Les 51 anciens élèves de l'École pratique de Saint-Chamond, morts pour la France 

 

 

 

Jean GACHON

mort pour la France

 

Gachon William Jean MPLF

 

William Jean Gachon est né le 21 avril 1892 à Saint-Chamond.

À son recensement, il avait les cheveux noirs, les yeux châtains, le front moyen, le nez rectiligne,le visage long et mesurait 1m69. Il savait lire, écrire et compter.

Fils de Jean Denis Gachon et de Marie Élisabeth Montabrun. Son père était poêlier (fabrication de poêles en fonte et de cheminées ; ou : vendeur d'articles ménagers) et sa mère, ménagère.

William Jean était le frère aîné de François Gachon, mort lui aussi à la guerre onze mois après Jean. Tous résidaient au 7, rue Jeanne d'Arc. La profession de William Jean était ajusteur.

acte naissance Gachon William 2
acte de naissance de William Jean Gachon, le 22 avril 1892 à Saint-Chamond

 

service militaire et mort dans la campagne contre l'Allemagne

Incorporé au 86e Régiment d'Infanterie à compter du 8 octobre 1913, il est nommé caporal le 17 février 1914, puis sergent le 3 août 1914.

Tué à l'ennemi à Baccarat, en Meurthe-et-Moselle, le 25 août 1914 (mais "disparu", selon sa fiche matricule en notant la date du 19 novembre 1914...?). Il fut inhumé à la cristallerie de Baccarat.
La fiche matricule note encore que cette inhumation fut effectuée "suivant l'avis de décès ministériel du 22 mars 1915".

Le 86e R.I. avait été engagé pour reprendre la ville de Baccarat que les Allemands avaient bombardée et occupée quelques jours plus tôt. Dans ce combat, le régiment perdit mille trois cents hommes sur les trois mille deux cents partis de Haute-Loire le 5 août 1914.

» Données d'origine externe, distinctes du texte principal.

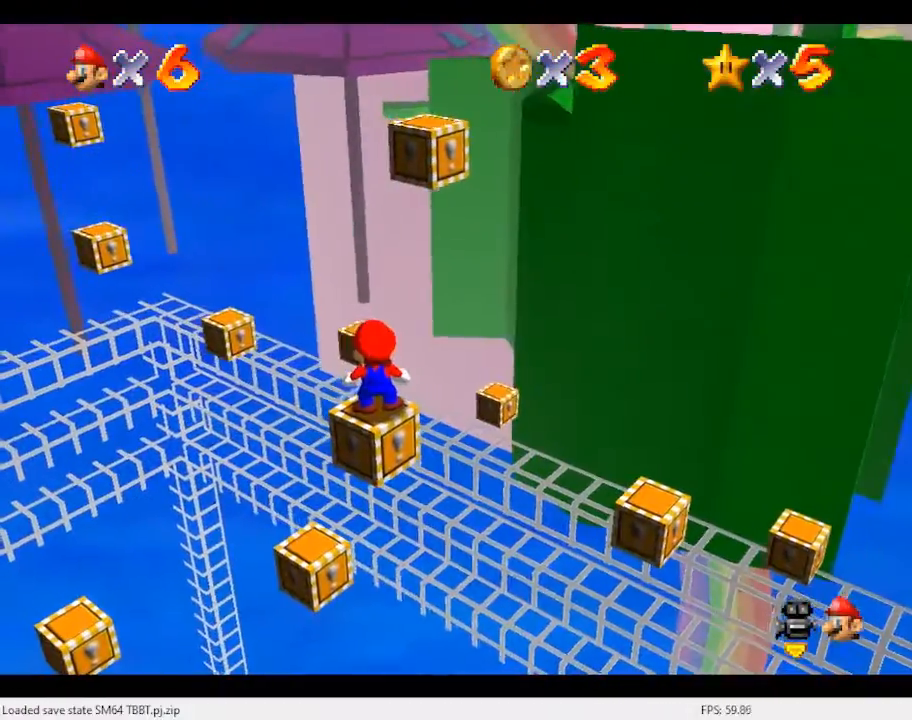
{"buttons": ["A"], "left_stick": "center", "events": [[367, "A", "down"]]}
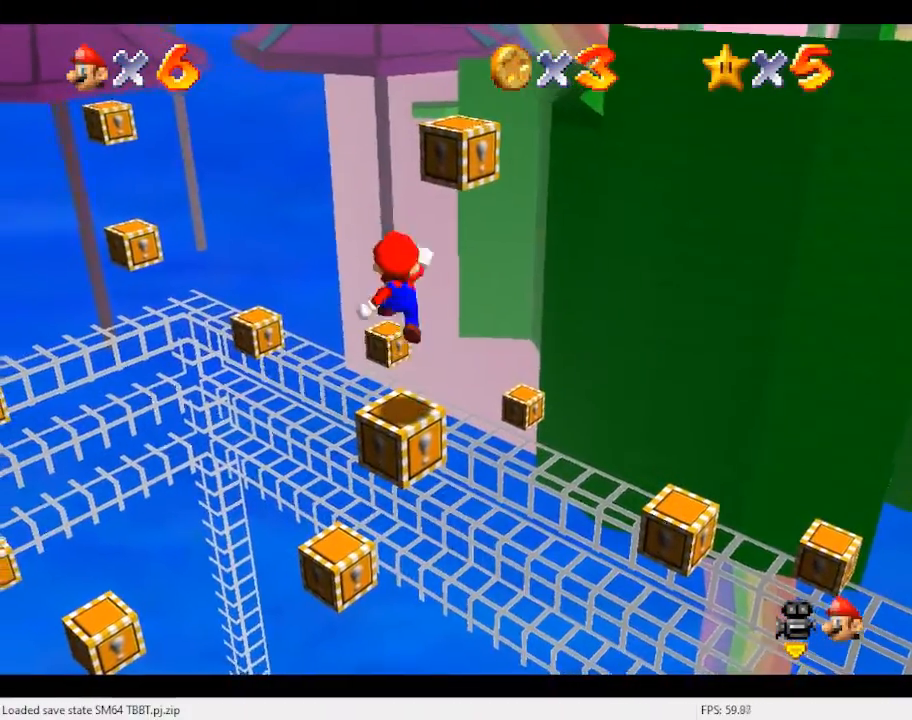
{"buttons": [], "left_stick": "center", "events": [[33, "A", "up"], [67, "left_stick", "down-left"], [133, "left_stick", "center"]]}
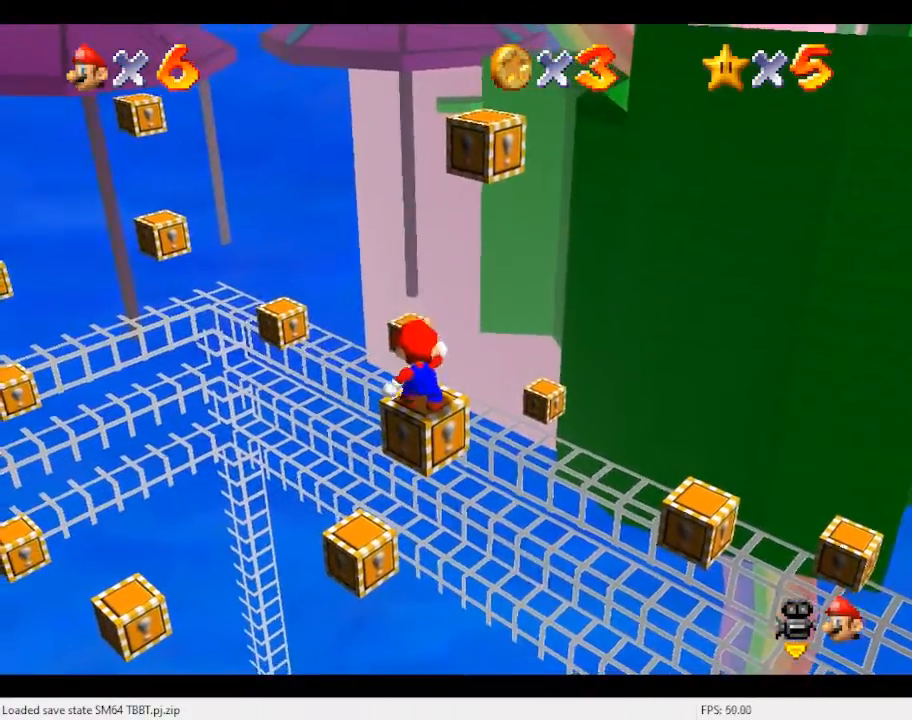
{"buttons": [], "left_stick": "center", "events": [[233, "C_LEFT", "down"], [400, "C_LEFT", "up"]]}
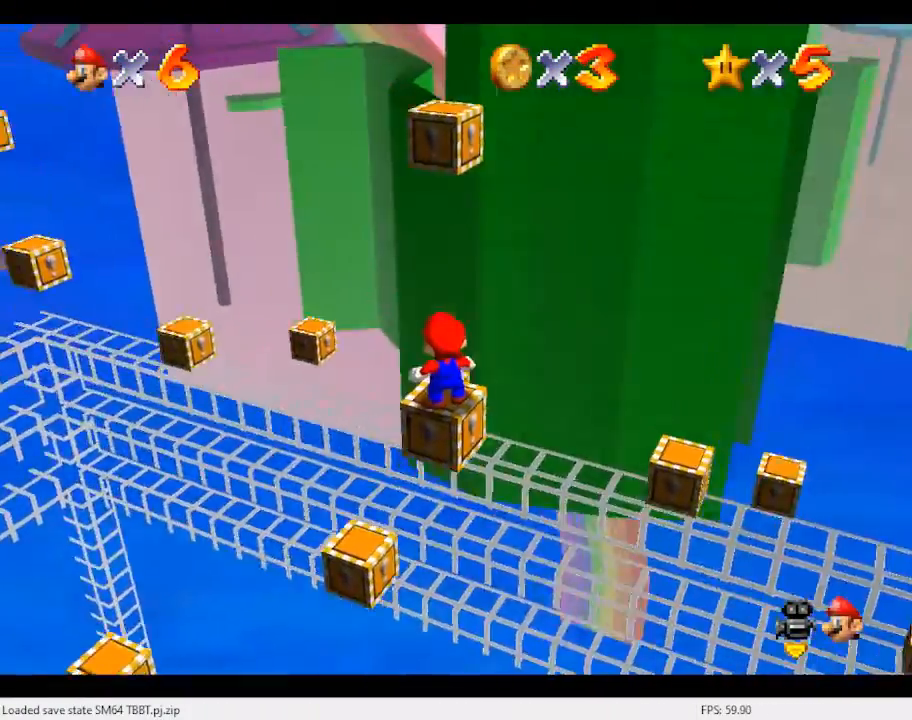
{"buttons": [], "left_stick": "center", "events": []}
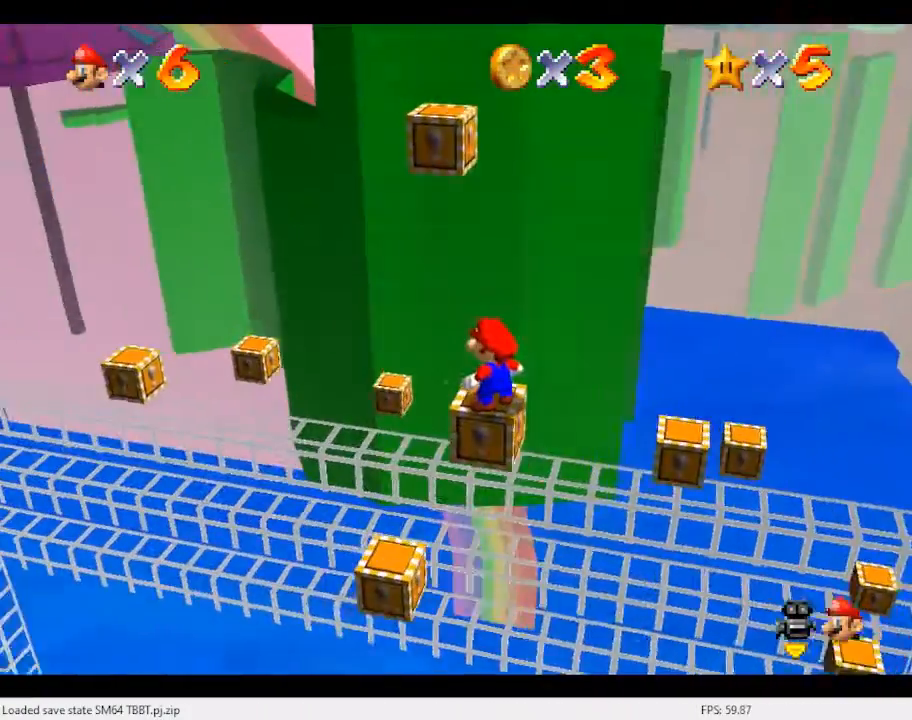
{"buttons": [], "left_stick": "center", "events": []}
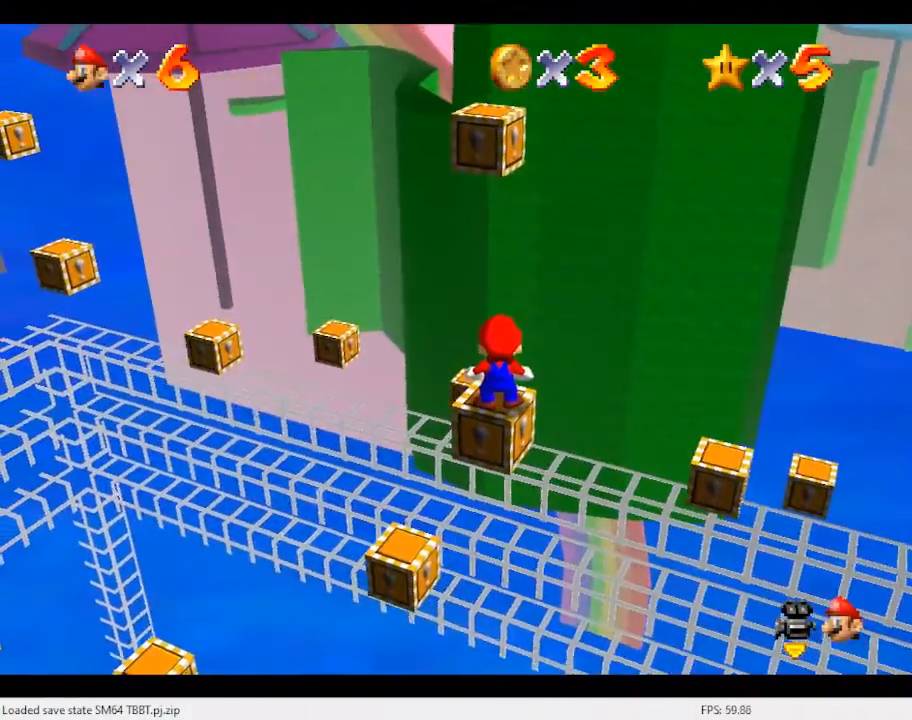
{"buttons": [], "left_stick": "center", "events": [[300, "R1", "down"], [400, "R1", "up"]]}
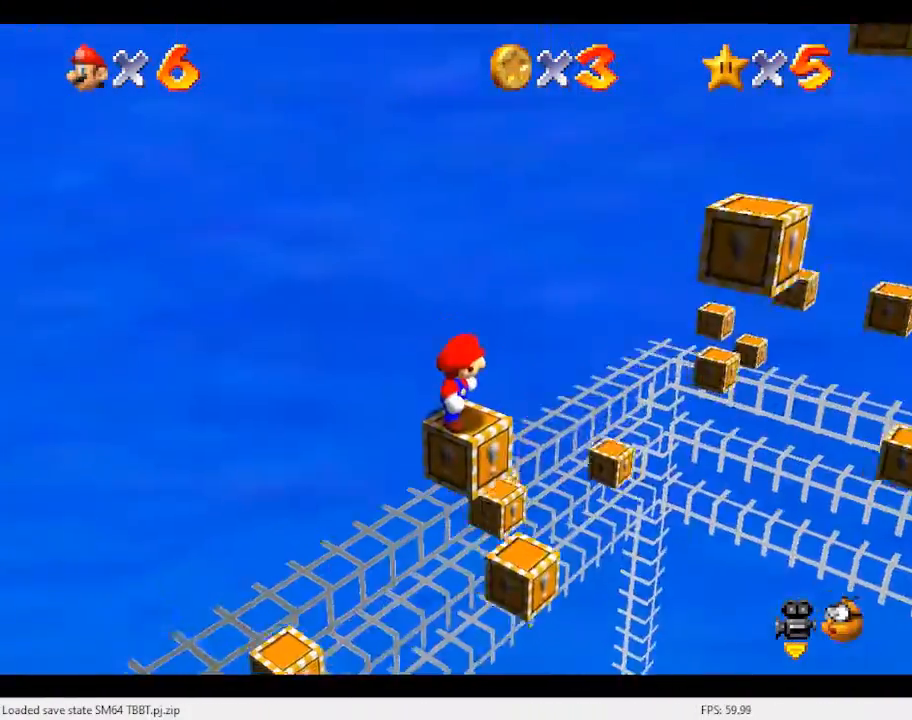
{"buttons": [], "left_stick": "center", "events": []}
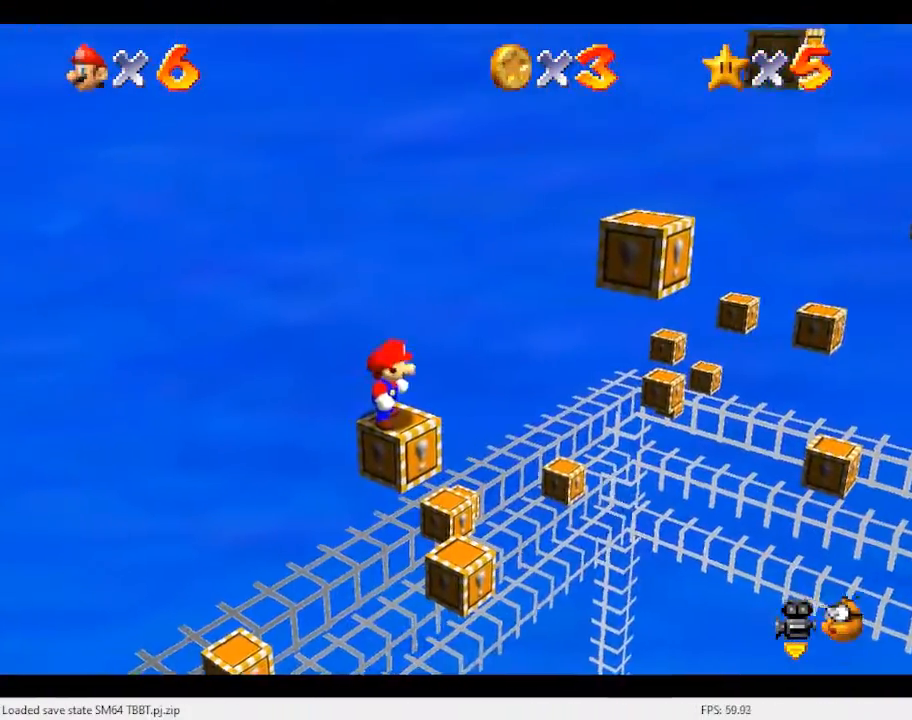
{"buttons": [], "left_stick": "center", "events": [[100, "A", "down"], [100, "B", "down"], [233, "B", "up"], [267, "A", "up"]]}
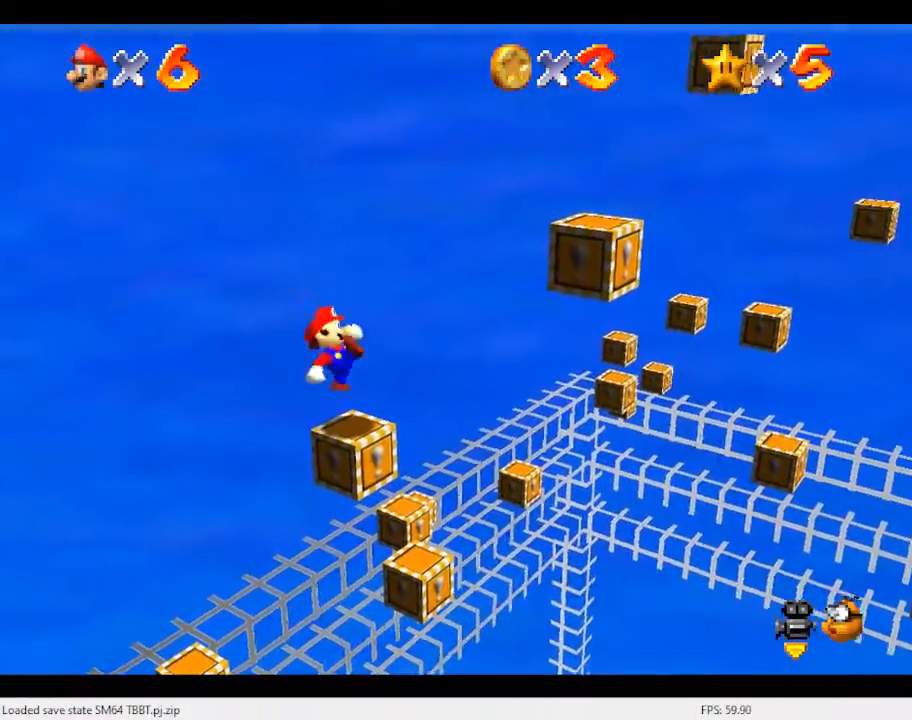
{"buttons": ["B"], "left_stick": "center", "events": [[67, "A", "down"], [133, "left_stick", "left"], [267, "A", "up"], [300, "left_stick", "right"], [433, "left_stick", "center"], [500, "B", "down"]]}
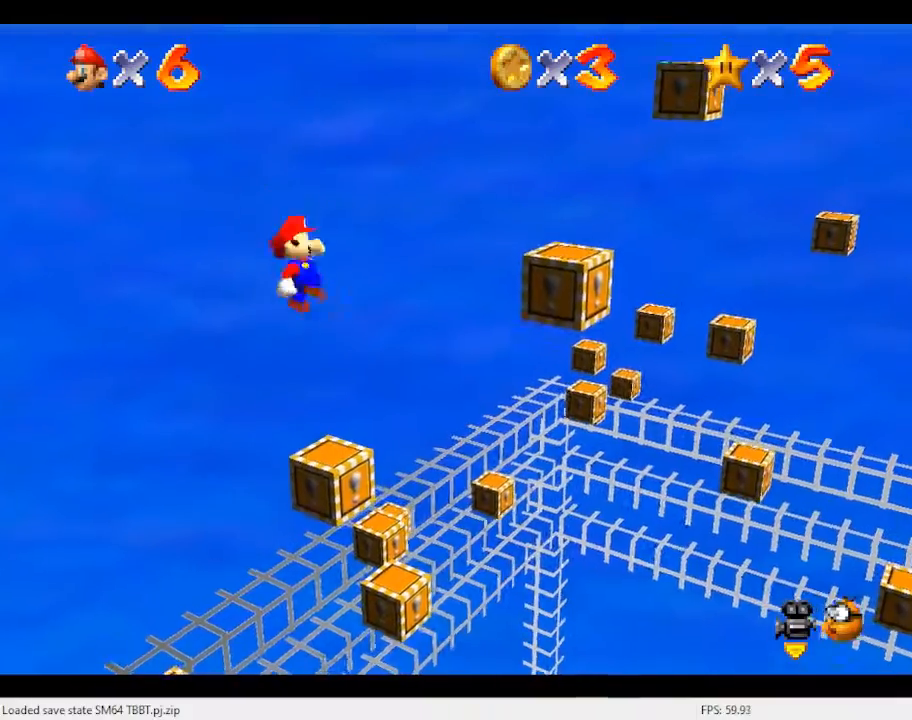
{"buttons": [], "left_stick": "right", "events": [[133, "B", "up"], [400, "left_stick", "right"]]}
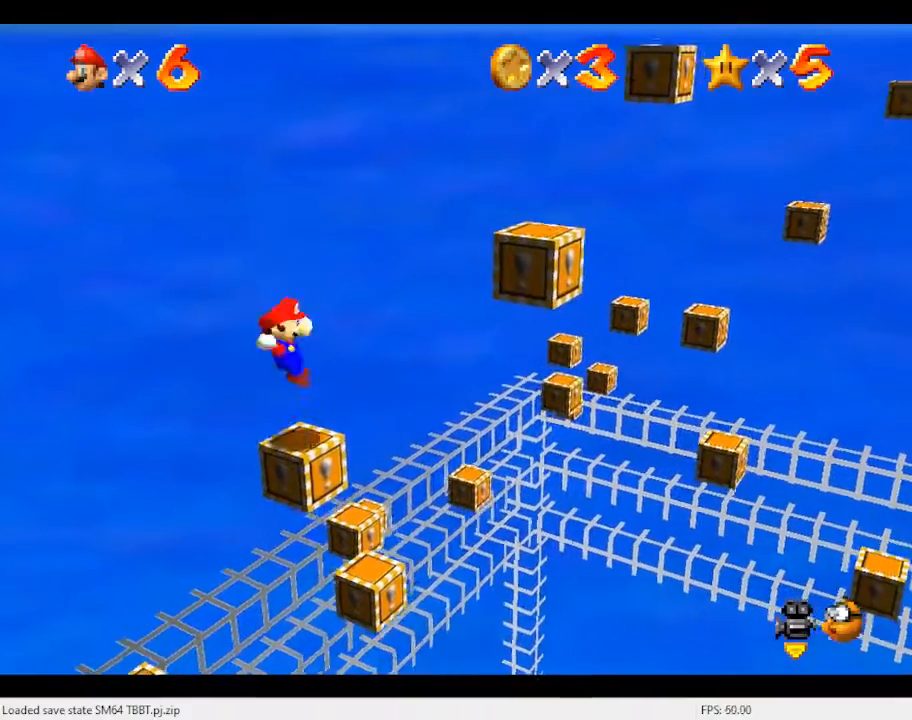
{"buttons": ["A"], "left_stick": "right", "events": [[133, "A", "down"]]}
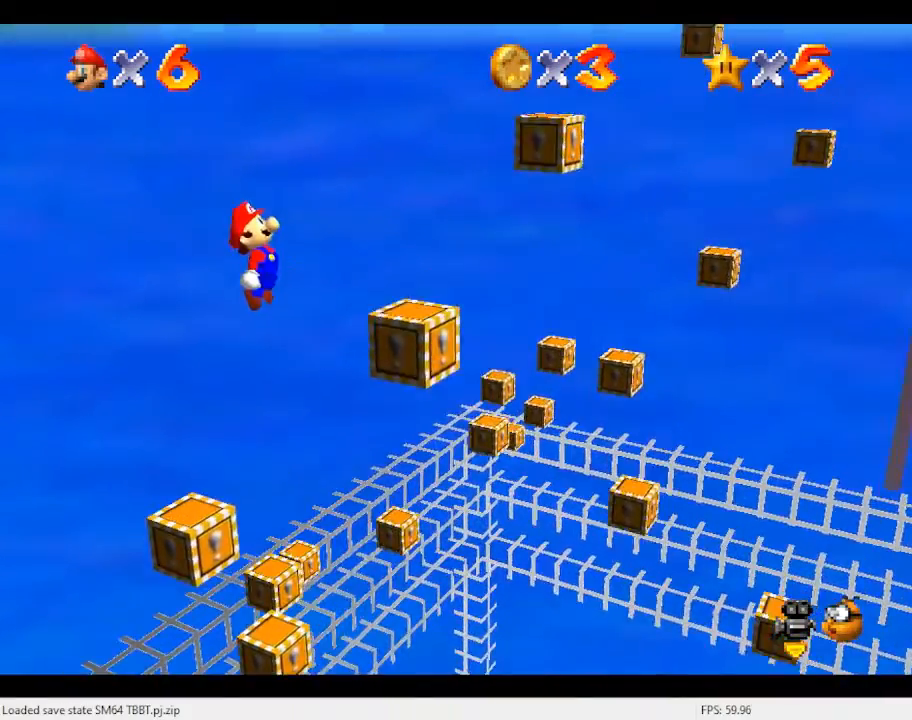
{"buttons": [], "left_stick": "center", "events": [[33, "left_stick", "center"], [100, "B", "down"], [267, "A", "up"], [267, "B", "up"], [267, "left_stick", "left"], [467, "left_stick", "center"]]}
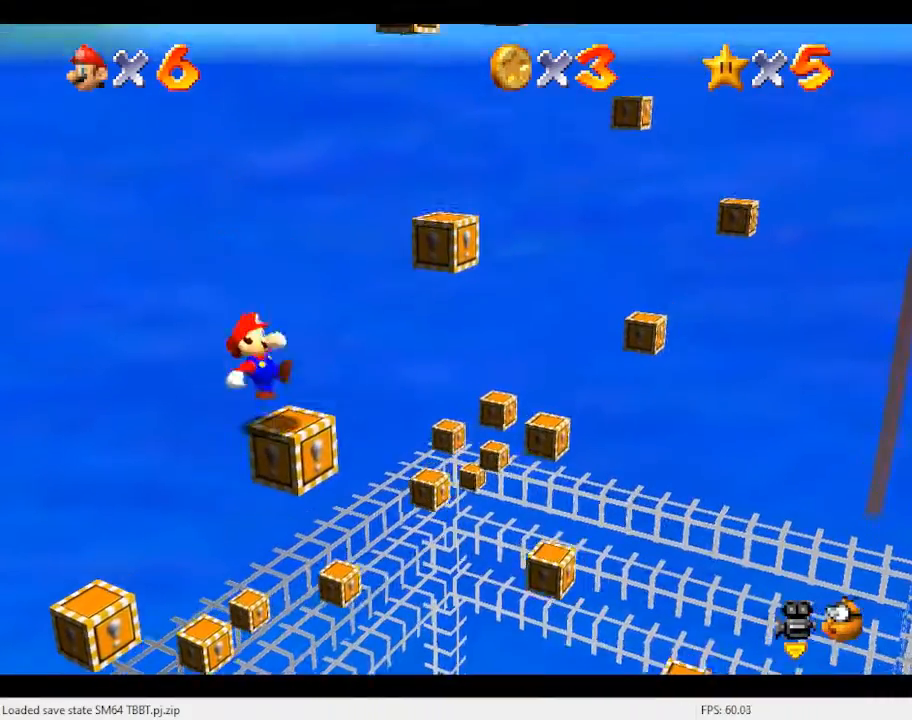
{"buttons": [], "left_stick": "right", "events": [[333, "A", "down"], [433, "A", "up"], [467, "left_stick", "right"]]}
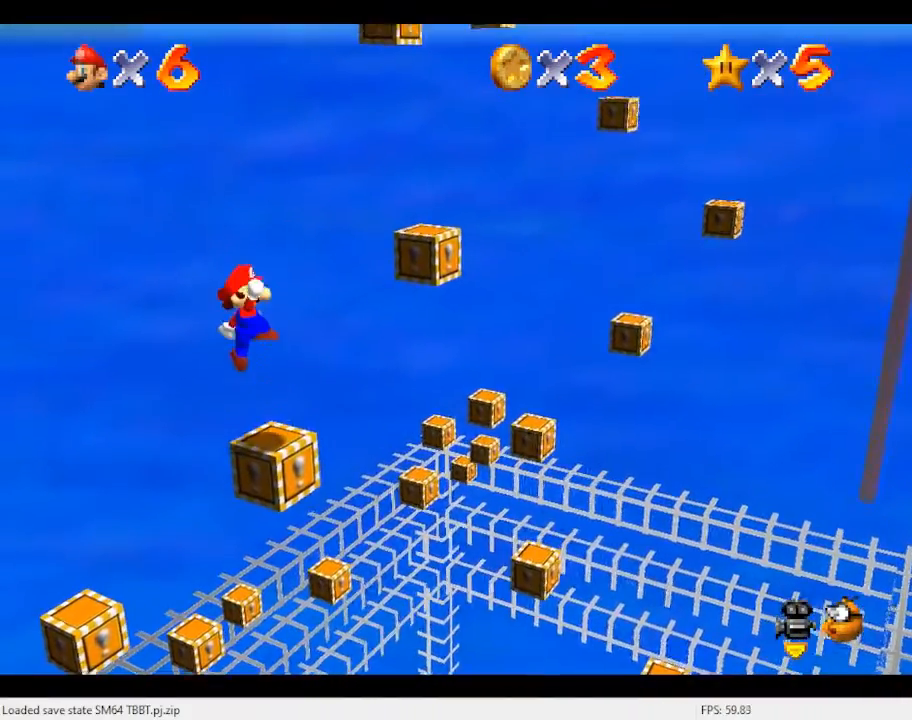
{"buttons": [], "left_stick": "center", "events": [[67, "left_stick", "center"], [267, "C_RIGHT", "down"], [400, "C_RIGHT", "up"]]}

les lieux de la mort de Jean William Gachon

Baccarat rue des Ponts après 25 août
à Baccarat (Meurthe-et-Moselle) après la reprise française du 25 août 1914, rue des Ponts

 

cristallerie bombardée
la Cristallerie de Baccarat bombardée par les Allemands en août 1914

 

tombes des Cristalleries (3)
les tombes de 94 soldats français tombés dans la défense du Pont dans la cour de la Cristallerie

 

tombes Cristallerie (1)
les tombes françaises de 94 soldats tombés le 25 août 1914 à 4 h 30 du matin

tombes des Cristalleries
les tombes dans la cour de la Cristallerie

tombes des Cristalleries (2)
les tombes dans la cour de la Cristallerie (autre légende)

D'après son registre matricule, Jean Wiiliam Gachon a été inhumé dans cet enclos de la Cristallerie de Baccarat.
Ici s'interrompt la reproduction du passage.